This project is my experiment to generate a stripped program with dynamic profiling. Namely, to profile hot code path and strip out code that never uses. This obviously will generate incorrect program, but this idea is that given statistically significant tests, can we generate "correct" program for most cases, and this "correct" program will be significantly smaller than the original always correct one?
This implementation as provided now is a proof-of-concept.
You need to have LLVM installed, and check to see if you have llvm-config in your $PATH.
In this proof-of-concept, I provided a demo program in ./tests called gcd.c. First, go to ./tests
./irgen.sh
This command will generate LLVM intermediate representation, thus, ./tests/gcd.ll file.

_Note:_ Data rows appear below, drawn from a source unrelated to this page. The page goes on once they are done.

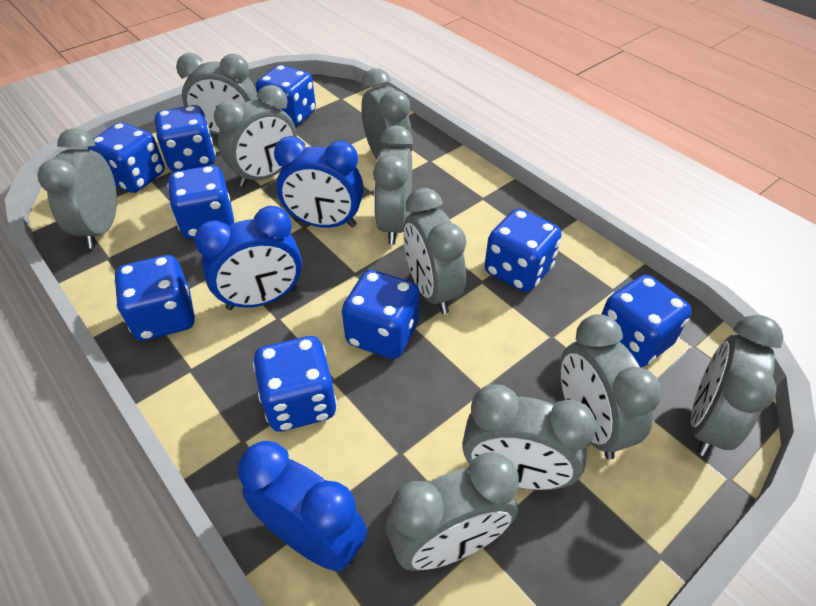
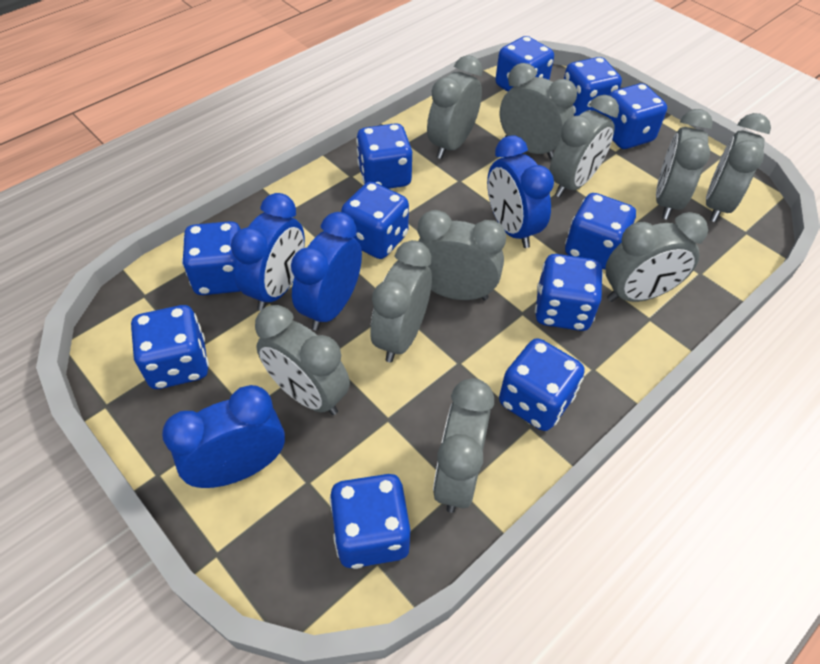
blue clock: 3 -> 4
blue dice: 9 -> 11

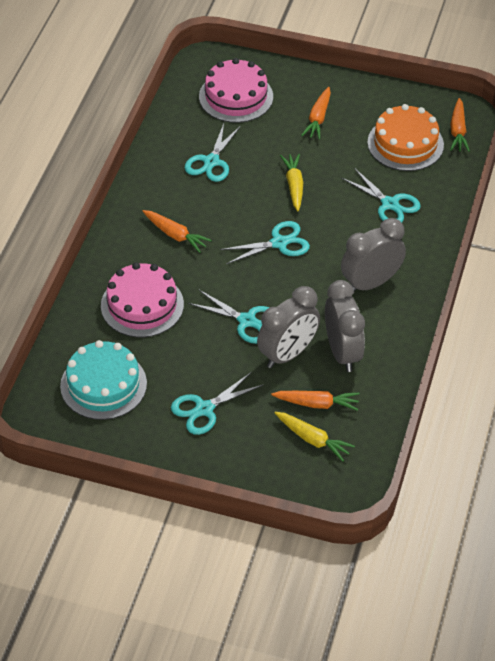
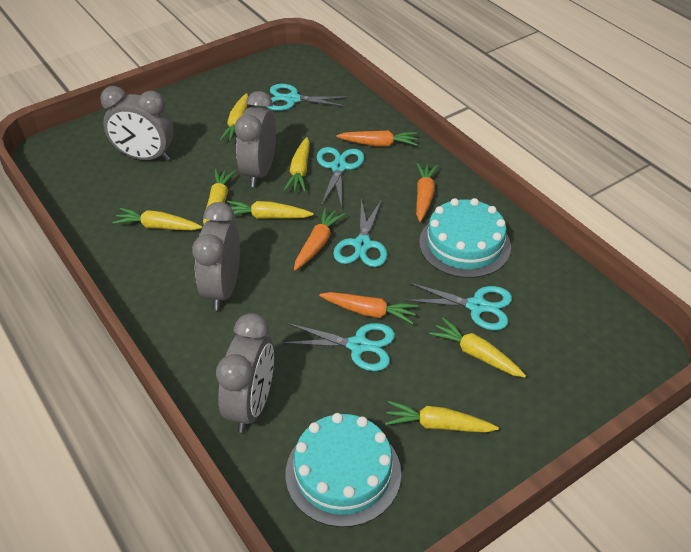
grey clock: 3 -> 4
orange cake: 1 -> 0
pink cake: 2 -> 0
turquoise cake: 1 -> 2
yellow carrot: 2 -> 7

Go back to ./ directory, and:
make
This, hopefully will generate ./sdtri binary, with this binary, and ./tests/gcd.ll file, you can generate instrumented source code:
./sdtri c tests/gcd.ll tests/gcd.sdt.bc
This will generate LLVM Bitcode file named ./tests/gcd.sdt.bc, go to ./tests directory again, and:
./compile-conv.sh
This will generate binary ./gcd, and you can run:
./gcd 10 4
This will output the greatest common denominator: gcd 2, also, an instrumented output generated in /tmp/sdt.out, which will be used implicitly later.

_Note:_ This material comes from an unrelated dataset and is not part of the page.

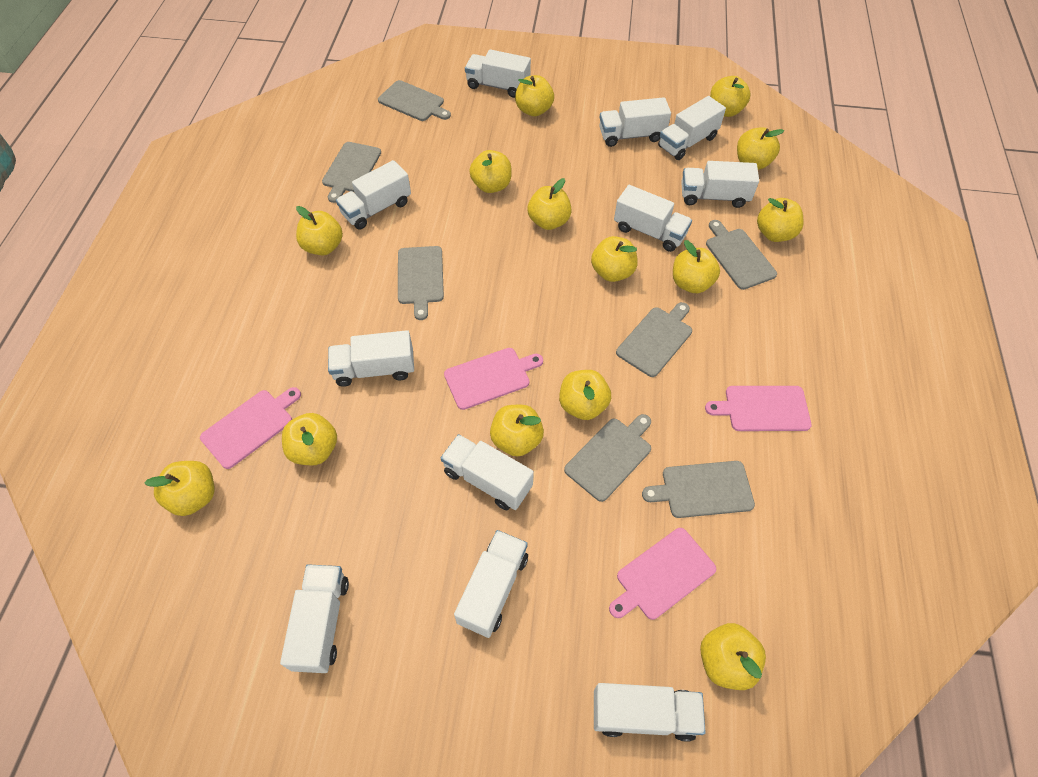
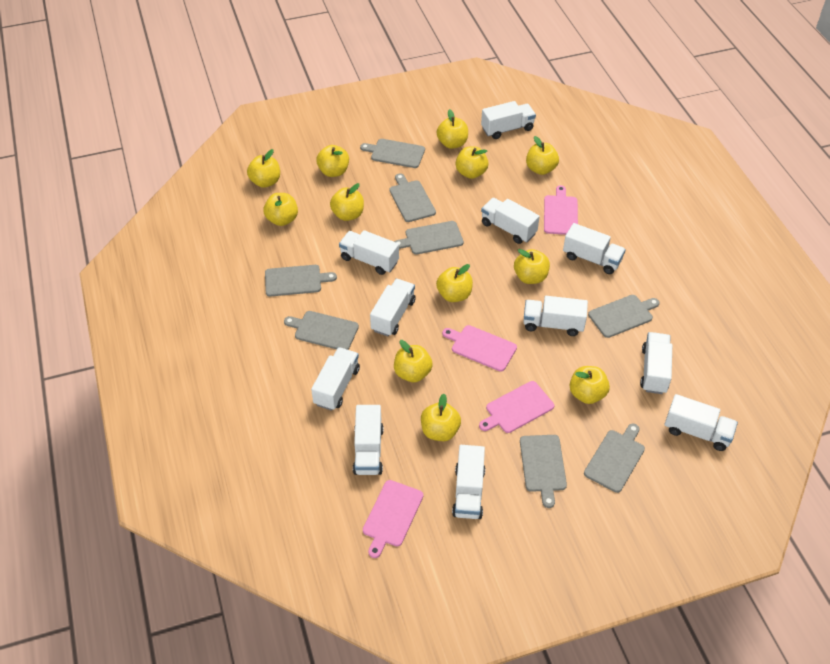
grey cutting board: 7 -> 8
yellow apple: 14 -> 12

Now, we have instrumented output, LLVM intermediate representation, the stripped down program can be generated, go back to ./ directory, and:
./sdtri v tests/gcd.ll tests/gcd.v.bc
This will generate stripped down version of original program, how do we know it is stripped down?
llvm-dis tests/gcd.v.bc -o tests/gcd.v.ll
Comparing the lines of code for tests/gcd.v.ll with tests/gcd.ll, you can see tets/gcd.v.ll has less lines of code.
Now, to compile the stripped down program, go to ./tests directory:
./compile.sh
This will generate ./tests/gcd-v file, which is the stripped down version of the original program. You can see the output:
./gcd-v 10 4
Well, it is still correct. But how about other cases?
./gcd-v 14 35
Again, it outputs 7, which is the same as original gcd program. Pretty good. However, it will break down in case:
./gcd-v 0 12
Oops, now while the original program will gives 0, the stripped down version will stuck in a infinite loop :(